- [Work required]:
Can you return, word for word, every line of the items from the very first one through the line containing "Read the Opponent Points (norm.) value at 4."?

- [Given information]:
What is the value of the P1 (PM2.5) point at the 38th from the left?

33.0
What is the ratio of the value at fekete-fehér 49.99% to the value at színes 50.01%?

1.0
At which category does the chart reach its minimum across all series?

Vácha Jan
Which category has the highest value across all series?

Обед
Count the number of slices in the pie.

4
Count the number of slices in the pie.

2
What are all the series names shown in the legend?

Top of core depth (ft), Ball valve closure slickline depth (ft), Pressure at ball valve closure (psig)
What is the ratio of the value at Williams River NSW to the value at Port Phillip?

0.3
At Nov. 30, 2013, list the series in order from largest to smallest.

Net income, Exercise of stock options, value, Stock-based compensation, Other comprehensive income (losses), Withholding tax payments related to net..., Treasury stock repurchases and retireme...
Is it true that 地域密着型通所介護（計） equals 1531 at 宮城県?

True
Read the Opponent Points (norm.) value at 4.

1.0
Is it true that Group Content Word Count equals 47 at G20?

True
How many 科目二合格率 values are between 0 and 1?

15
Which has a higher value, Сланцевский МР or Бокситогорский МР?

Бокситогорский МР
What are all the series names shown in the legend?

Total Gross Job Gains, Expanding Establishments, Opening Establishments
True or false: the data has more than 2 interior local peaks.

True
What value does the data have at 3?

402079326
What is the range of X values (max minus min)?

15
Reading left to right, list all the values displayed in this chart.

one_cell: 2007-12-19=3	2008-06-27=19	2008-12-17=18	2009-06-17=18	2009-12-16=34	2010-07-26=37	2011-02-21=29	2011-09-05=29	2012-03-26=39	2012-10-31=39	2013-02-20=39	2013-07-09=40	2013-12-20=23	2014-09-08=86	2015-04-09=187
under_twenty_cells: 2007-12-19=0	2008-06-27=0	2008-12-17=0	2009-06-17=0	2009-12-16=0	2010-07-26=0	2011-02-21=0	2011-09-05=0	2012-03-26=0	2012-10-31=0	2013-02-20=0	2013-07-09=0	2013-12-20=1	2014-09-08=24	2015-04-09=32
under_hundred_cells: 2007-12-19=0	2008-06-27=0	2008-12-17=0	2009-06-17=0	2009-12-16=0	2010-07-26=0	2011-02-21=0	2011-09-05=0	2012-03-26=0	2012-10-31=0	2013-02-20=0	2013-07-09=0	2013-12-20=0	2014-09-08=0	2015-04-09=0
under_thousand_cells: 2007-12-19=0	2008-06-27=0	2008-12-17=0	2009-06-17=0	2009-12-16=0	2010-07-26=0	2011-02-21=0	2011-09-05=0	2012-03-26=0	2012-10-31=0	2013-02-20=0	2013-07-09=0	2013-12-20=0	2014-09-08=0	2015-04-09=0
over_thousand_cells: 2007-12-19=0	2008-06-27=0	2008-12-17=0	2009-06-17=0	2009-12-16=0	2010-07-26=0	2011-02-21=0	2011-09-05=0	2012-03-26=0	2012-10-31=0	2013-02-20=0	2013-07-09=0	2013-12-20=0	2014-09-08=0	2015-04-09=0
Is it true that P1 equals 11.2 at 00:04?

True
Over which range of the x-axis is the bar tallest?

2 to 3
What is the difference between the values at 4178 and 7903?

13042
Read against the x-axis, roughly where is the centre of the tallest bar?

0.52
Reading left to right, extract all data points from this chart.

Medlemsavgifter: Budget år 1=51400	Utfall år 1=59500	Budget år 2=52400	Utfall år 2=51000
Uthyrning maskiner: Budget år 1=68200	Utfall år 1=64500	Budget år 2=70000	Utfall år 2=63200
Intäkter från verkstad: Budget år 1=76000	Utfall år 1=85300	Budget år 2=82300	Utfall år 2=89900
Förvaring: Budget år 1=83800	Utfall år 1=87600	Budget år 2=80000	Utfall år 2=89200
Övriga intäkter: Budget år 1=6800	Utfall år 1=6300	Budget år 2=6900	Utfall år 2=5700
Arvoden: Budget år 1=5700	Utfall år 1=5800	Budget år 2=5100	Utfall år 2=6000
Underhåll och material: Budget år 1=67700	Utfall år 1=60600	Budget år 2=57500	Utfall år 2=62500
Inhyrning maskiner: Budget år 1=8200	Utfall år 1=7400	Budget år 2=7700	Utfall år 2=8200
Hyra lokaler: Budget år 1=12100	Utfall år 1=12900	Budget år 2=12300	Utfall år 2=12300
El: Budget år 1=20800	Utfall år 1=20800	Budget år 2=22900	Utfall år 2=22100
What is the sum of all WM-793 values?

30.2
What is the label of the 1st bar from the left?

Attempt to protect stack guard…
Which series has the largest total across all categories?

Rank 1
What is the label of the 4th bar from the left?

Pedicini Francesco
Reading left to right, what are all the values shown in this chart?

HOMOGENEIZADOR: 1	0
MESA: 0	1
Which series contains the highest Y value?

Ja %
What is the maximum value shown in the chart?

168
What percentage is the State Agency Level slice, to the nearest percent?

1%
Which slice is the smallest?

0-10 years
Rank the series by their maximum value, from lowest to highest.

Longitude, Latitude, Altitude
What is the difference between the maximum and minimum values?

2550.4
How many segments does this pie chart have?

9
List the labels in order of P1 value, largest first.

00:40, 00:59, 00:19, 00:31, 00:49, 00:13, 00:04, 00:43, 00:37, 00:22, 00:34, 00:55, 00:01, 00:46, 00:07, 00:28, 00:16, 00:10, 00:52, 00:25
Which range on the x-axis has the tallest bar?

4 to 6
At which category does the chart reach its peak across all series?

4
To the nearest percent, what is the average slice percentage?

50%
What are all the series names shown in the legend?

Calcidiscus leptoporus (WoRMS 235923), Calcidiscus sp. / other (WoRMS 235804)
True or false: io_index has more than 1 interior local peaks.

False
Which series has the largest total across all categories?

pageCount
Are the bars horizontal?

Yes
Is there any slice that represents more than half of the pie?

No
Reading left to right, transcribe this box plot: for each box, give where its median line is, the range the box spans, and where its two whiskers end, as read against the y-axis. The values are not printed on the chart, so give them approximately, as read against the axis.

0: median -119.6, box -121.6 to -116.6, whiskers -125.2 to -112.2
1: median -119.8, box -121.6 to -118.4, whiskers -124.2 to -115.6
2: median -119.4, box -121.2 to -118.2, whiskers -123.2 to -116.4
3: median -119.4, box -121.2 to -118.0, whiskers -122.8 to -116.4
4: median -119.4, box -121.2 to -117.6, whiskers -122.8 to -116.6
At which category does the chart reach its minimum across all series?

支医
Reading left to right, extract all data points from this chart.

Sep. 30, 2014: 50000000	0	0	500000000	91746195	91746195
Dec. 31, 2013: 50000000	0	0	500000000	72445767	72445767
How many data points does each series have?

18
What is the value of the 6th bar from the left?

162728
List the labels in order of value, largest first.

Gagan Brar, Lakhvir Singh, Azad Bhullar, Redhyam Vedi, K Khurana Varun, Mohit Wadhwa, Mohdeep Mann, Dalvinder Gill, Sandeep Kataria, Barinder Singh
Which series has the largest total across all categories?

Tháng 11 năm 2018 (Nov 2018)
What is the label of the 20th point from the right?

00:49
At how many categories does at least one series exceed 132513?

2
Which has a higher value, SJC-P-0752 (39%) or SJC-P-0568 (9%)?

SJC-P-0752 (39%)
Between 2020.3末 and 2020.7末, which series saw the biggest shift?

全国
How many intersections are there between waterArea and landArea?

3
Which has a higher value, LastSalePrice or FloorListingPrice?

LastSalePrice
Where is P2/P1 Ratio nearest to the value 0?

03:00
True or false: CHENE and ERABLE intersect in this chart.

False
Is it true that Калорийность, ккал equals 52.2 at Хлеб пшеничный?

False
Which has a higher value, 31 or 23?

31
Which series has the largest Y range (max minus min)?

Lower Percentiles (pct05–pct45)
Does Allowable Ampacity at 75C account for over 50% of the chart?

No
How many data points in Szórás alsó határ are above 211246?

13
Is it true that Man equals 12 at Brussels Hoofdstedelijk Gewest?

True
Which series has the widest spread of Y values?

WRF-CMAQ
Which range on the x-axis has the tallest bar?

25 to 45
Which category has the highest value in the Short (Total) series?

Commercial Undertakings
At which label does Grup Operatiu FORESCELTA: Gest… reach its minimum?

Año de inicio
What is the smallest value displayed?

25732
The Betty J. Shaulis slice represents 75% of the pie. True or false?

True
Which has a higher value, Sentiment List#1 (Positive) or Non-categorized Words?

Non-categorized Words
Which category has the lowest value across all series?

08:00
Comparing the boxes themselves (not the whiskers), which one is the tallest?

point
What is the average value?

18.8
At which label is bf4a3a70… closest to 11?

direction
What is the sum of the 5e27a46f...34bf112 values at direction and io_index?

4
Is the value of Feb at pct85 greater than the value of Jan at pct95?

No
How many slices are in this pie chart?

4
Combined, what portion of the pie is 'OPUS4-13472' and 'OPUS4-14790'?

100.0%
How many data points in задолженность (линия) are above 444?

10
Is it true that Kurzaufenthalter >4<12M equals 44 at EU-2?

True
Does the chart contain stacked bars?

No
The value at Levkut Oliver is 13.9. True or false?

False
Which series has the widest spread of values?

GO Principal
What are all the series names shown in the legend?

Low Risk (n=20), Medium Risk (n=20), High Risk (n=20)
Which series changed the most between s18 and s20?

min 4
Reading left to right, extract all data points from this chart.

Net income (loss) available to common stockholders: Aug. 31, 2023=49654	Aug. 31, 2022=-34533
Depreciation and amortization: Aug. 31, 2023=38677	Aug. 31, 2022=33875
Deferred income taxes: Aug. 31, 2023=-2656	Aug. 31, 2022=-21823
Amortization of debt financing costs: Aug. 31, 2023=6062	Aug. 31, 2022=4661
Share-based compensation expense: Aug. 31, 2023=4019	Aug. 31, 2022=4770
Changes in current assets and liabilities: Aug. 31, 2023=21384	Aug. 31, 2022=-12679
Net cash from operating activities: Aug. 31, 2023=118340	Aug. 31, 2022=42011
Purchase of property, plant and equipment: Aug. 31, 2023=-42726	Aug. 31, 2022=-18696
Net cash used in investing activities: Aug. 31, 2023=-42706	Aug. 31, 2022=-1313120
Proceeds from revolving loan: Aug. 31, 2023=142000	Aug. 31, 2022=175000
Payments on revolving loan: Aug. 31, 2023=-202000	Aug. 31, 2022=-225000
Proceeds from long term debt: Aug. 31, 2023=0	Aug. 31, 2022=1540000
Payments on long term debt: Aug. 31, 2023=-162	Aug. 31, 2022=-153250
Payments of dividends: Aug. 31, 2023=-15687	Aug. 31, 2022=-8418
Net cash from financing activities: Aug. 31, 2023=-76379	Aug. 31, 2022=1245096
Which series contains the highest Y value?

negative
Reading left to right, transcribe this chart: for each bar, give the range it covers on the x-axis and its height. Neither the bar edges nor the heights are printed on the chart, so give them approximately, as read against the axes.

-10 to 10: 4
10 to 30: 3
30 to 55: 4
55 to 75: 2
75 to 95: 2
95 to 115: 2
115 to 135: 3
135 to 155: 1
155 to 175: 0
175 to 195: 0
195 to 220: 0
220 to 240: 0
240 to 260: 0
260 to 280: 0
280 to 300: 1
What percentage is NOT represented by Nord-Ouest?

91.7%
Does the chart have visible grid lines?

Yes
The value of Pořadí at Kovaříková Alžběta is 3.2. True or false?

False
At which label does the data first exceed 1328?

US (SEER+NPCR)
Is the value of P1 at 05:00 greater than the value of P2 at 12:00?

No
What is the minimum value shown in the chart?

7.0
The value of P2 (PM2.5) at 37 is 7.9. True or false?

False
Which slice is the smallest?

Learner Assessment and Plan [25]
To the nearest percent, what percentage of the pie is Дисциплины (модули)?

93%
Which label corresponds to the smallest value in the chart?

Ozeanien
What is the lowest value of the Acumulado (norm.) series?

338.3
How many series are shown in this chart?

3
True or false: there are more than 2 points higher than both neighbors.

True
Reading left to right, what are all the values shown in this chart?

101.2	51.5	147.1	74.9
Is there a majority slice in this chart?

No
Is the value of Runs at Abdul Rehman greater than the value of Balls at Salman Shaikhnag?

- [Solution]:
What is the value of the P1 (PM2.5) point at the 38th from the left?

33.0
What is the ratio of the value at fekete-fehér 49.99% to the value at színes 50.01%?

1.0
At which category does the chart reach its minimum across all series?

Vácha Jan
Which category has the highest value across all series?

Обед
Count the number of slices in the pie.

4
Count the number of slices in the pie.

2
What are all the series names shown in the legend?

Top of core depth (ft), Ball valve closure slickline depth (ft), Pressure at ball valve closure (psig)
What is the ratio of the value at Williams River NSW to the value at Port Phillip?

0.3
At Nov. 30, 2013, list the series in order from largest to smallest.

Net income, Exercise of stock options, value, Stock-based compensation, Other comprehensive income (losses), Withholding tax payments related to net..., Treasury stock repurchases and retireme...
Is it true that 地域密着型通所介護（計） equals 1531 at 宮城県?

True
Read the Opponent Points (norm.) value at 4.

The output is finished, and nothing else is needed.